8: Contributing to FNA

This is a rough guide for contributing to FNA. This should NOT be considered the be-all-end-all rulebook for FNA development, but it contains some basic examples of how the project is written and developed. In general, Rule #0 is simply to use your best judgement based on existing traditions in the code and its libraries.


GitHub makes forking as easy as clicking a button. Here's when to click that button:

  • When you're about to commit a patch

Do NOT clutter up the network with pointless forks! Either write something or just use our repository. We promise that the clone that you have locally on your machine will never be forcibly updated by us unless you explicitly type git pull (that's how Git works!), and we will always have stable releases archived. The network graph is critical for tracking developers' changes, if too many forks exist then the feature is forcibly turned off by GitHub!

Code Style

  • Line Endings: Unix newlines ('\n'), NOT Win32 newlines ('\r\n')!
  • Tabs: Actual '\t' tabs, NOT SPACES!
  • Blank Lines: NO TRAILING SPACE! Blank lines should be, you know, blank.
  • Characters per line: ~100. When a line gets too long, start splitting it up into multiple lines. The number should only be considered a maximum value; if you find that you're doing a lot of extensive left-to-right reading rather than top-to-bottom, start splitting the lines up.
  • i++/i--: Do i += 1 and i -= 1 instead unless the increment is genuinely being used to its advantage. If it's that painful to do this, consider foreach instead.
━━━━
REQUIRED ACTIONS
1. Echo the FNA contributing guide word for word, from the part that opens with the words containing "This is a rough" through the part that closes with "off by GitHub!".
2. Using the FNA contributing guide, mark each statement yes or no and quote the exact words that settle it: (a) The guide asks contributors to indent with spaces rather than tabs. (b) The guide says to fork the repository when you're about to commit a patch. (c) The guide treats roughly 100 characters per line as a maximum.
3. Write the next part of the FNA contributing guide, picking up right after its last sentence.
The rows have nothing to do with the FNA contributing guide.
━━━━
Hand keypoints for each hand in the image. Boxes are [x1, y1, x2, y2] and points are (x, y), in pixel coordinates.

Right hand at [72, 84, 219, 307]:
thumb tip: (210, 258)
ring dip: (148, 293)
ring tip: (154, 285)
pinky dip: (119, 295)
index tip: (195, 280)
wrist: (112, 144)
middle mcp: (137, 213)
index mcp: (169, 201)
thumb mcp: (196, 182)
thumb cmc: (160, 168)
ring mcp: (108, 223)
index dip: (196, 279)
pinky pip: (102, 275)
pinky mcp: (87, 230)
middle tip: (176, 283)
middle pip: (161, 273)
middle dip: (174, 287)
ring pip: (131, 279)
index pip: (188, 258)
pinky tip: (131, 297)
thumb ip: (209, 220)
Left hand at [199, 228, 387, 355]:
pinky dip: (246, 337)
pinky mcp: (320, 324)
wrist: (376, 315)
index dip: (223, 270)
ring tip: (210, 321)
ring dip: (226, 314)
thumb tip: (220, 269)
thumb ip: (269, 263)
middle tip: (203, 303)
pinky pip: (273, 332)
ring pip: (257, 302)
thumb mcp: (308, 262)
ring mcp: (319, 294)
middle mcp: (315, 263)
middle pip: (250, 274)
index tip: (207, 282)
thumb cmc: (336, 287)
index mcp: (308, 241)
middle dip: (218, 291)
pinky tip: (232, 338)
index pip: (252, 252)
━━━━
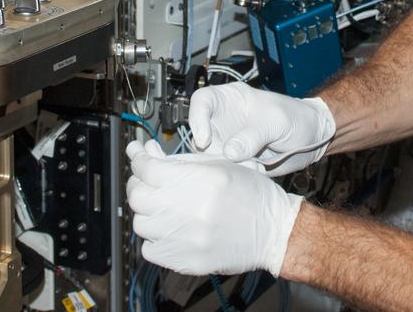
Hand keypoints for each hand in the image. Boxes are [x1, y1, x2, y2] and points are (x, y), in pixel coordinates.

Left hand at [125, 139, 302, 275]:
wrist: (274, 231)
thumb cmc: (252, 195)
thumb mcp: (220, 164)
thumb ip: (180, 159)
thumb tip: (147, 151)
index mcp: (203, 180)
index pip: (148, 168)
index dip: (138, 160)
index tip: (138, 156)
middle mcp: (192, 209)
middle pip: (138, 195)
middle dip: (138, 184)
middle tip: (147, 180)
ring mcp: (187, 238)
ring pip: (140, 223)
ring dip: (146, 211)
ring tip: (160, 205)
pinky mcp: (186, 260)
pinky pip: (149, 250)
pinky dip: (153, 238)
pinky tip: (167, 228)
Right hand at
━━━━
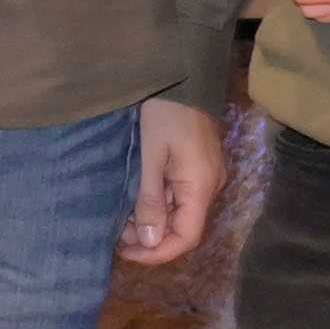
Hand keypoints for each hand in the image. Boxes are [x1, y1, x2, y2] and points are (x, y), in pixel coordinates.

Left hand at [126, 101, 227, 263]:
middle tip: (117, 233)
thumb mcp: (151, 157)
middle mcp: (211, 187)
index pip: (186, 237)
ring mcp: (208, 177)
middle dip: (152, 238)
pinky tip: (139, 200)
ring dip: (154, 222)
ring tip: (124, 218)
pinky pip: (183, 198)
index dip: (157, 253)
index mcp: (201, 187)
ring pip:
━━━━
ANSWERS BY ITEM NUMBER
1.
This is a rough guide for contributing to FNA. This should NOT be considered the be-all-end-all rulebook for FNA development, but it contains some basic examples of how the project is written and developed. In general, Rule #0 is simply to use your best judgement based on existing traditions in the code and its libraries.


GitHub makes forking as easy as clicking a button. Here's when to click that button:

  • When you're about to commit a patch

Do NOT clutter up the network with pointless forks! Either write something or just use our repository. We promise that the clone that you have locally on your machine will never be forcibly updated by us unless you explicitly type git pull (that's how Git works!), and we will always have stable releases archived. The network graph is critical for tracking developers' changes, if too many forks exist then the feature is forcibly turned off by GitHub!

2.
(a) No: "Actual '\t' tabs, NOT SPACES!"
(b) Yes: "When you're about to commit a patch"
(c) Yes: "The number should only be considered a maximum value"

3.
  • Do NOT use var! Use the actual type name!
  • someMethod() rather than someMethod (), someArray[x] rather than someArray [x], etc.
  • (Type) cast rather than (Type)cast.
  • Use braces everywhere! I don't care if the if block is one line, braces! Use them!
  • Single line comments: // This code is derp rather than //this code is derp.
  • Multi-line comments: Use /* */ blocks, rather than multiple lines of //.

External Libraries

As noted in the download documentation, we use several third-party libraries to support FNA.

A major rule for FNA is that we do NOT fork external libraries! Anything we change must be submitted to upstream, and must be of high enough quality to be merged. FNA's role is solely to reimplement XNA, nothing further. Any issue exhibited by the libraries must be fixed in the library for the benefit of the greater software ecosystem.

The sources can be found here:

All libraries are built with the default settings.